┏━━

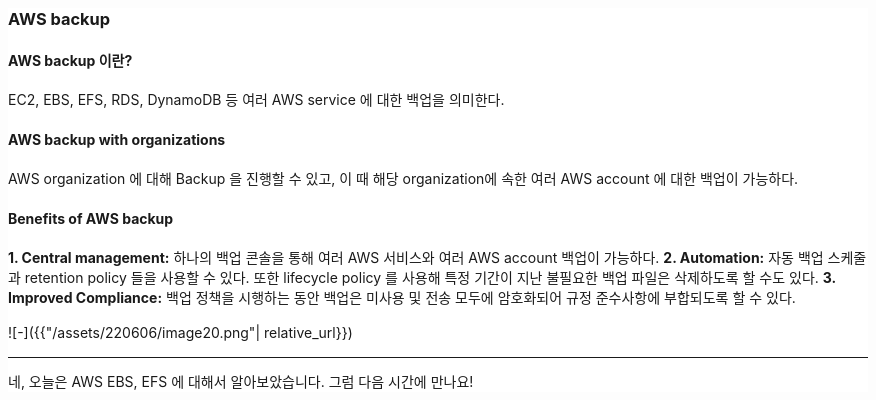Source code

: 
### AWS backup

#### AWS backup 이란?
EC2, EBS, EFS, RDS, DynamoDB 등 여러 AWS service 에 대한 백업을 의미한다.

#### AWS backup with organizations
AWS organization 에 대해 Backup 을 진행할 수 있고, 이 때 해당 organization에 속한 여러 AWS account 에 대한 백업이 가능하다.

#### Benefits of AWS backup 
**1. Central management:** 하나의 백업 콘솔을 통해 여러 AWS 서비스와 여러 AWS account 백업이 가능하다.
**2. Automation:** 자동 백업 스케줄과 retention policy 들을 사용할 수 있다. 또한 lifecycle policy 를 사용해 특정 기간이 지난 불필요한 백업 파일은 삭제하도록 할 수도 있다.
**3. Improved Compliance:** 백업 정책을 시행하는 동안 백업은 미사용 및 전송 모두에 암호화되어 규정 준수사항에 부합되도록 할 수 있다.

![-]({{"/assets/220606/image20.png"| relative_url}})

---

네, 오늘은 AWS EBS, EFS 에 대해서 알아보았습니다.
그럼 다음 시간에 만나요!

┗━━

The records above should be returned exactly; no image belongs in the copy.

Source code

: 
### AWS backup

#### AWS backup 이란?
EC2, EBS, EFS, RDS, DynamoDB 등 여러 AWS service 에 대한 백업을 의미한다.

#### AWS backup with organizations
AWS organization 에 대해 Backup 을 진행할 수 있고, 이 때 해당 organization에 속한 여러 AWS account 에 대한 백업이 가능하다.

#### Benefits of AWS backup 
**1. Central management:** 하나의 백업 콘솔을 통해 여러 AWS 서비스와 여러 AWS account 백업이 가능하다.
**2. Automation:** 자동 백업 스케줄과 retention policy 들을 사용할 수 있다. 또한 lifecycle policy 를 사용해 특정 기간이 지난 불필요한 백업 파일은 삭제하도록 할 수도 있다.
**3. Improved Compliance:** 백업 정책을 시행하는 동안 백업은 미사용 및 전송 모두에 암호화되어 규정 준수사항에 부합되도록 할 수 있다.

![-]({{"/assets/220606/image20.png"| relative_url}})

---

네, 오늘은 AWS EBS, EFS 에 대해서 알아보았습니다.
그럼 다음 시간에 만나요!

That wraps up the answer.